To do so, click "Export Dataset" from the homepage. To do so, select a dataset, click on "Examples", and then click the "Export Dataset" button at the top of the examples table.
This will open a modal where you can select the format you want to export to.
Create and manage dataset splits
Dataset splits are divisions of your dataset that you can use to segment your data. For example, it is common in machine learning workflows to split datasets into training, validation, and test sets. This can be useful to prevent overfitting - where a model performs well on the training data but poorly on unseen data. In evaluation workflows, it can be useful to do this when you have a dataset with multiple categories that you may want to evaluate separately; or if you are testing a new use case that you may want to include in your dataset in the future, but want to keep separate for now. Note that the same effect can be achieved manually via metadata - but we expect splits to be used for higher level organization of your dataset to split it into separate groups for evaluation, whereas metadata would be used more for storing information on your examples like tags and information about its origin.
In machine learning, it is best practice to keep your splits separate (each example belongs to exactly one split). However, we allow you to select multiple splits for the same example in LangSmith because it can make sense for some evaluation workflows - for example, if an example falls into multiple categories on which you may want to evaluate your application.
In order to create and manage splits in the app, you can select some examples in your dataset and click "Add to Split". From the resulting popup menu, you can select and unselect splits for the selected examples, or create a new split.
Edit example metadata
You can add metadata to your examples by clicking on an example and then clicking on the "Metadata" tab in the side pane.
From this page, you can update/delete existing metadata, or add new metadata.
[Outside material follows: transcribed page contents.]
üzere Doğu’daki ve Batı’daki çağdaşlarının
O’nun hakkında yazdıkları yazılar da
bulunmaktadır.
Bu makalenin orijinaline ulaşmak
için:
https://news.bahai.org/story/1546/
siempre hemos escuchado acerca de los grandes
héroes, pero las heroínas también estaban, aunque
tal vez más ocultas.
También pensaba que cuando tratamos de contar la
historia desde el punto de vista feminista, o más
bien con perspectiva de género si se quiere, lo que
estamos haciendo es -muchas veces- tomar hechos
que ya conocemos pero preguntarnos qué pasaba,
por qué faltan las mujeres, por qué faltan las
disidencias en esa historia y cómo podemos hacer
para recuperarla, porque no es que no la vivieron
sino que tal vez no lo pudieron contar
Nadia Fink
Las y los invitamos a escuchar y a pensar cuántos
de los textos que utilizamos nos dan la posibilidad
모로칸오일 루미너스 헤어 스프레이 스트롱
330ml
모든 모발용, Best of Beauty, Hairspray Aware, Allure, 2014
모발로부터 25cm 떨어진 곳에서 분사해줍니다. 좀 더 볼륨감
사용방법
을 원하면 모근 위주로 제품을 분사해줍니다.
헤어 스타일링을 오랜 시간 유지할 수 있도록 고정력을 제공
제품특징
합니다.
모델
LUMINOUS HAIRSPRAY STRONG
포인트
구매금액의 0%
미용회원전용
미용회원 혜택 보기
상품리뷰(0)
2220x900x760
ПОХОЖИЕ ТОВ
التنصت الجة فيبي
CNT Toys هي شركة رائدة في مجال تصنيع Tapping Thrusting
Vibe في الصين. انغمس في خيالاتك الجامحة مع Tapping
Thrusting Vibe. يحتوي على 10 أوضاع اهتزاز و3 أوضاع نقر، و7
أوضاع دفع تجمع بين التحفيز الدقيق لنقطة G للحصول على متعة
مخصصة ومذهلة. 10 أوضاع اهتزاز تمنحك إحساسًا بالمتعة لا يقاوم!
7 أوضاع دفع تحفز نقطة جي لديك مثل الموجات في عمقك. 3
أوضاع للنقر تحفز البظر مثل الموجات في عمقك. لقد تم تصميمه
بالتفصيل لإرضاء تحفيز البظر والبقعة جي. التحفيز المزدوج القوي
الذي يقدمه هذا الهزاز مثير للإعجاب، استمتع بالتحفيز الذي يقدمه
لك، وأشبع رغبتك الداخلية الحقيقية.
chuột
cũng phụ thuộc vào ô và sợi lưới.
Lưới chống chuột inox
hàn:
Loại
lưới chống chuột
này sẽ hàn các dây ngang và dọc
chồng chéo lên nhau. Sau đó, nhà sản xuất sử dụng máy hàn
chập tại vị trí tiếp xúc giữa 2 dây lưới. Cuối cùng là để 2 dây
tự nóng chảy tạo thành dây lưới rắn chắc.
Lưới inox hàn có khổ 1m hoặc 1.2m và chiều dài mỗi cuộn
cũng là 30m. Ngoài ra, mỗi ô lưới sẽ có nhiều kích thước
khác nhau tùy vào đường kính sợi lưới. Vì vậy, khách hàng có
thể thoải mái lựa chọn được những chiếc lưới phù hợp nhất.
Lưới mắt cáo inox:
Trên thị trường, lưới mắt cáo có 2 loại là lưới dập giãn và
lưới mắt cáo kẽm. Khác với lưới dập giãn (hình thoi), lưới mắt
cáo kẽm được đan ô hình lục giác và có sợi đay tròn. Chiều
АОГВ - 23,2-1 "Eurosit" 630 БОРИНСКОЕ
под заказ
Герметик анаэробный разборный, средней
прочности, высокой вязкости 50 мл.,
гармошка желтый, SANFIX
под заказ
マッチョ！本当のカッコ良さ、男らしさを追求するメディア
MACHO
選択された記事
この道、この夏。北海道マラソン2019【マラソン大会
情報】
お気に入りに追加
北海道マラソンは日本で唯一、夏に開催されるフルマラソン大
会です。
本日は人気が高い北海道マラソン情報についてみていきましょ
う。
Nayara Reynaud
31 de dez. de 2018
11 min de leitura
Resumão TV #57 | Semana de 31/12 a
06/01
You may use this to store information about
your examples, such as tags or version info, which you can then filter by when you call list_examples
in the SDK.
Filter examples
You can filter examples by metadata key/value or full-text search. To filter examples, click "Filter" in the top left of the table:
Next, click "Add filter" and select "Full Text" or "Metadata" from the resulting dropdown. You may add multiple filters, and only examples that satisfy all of the filters will be displayed in the table.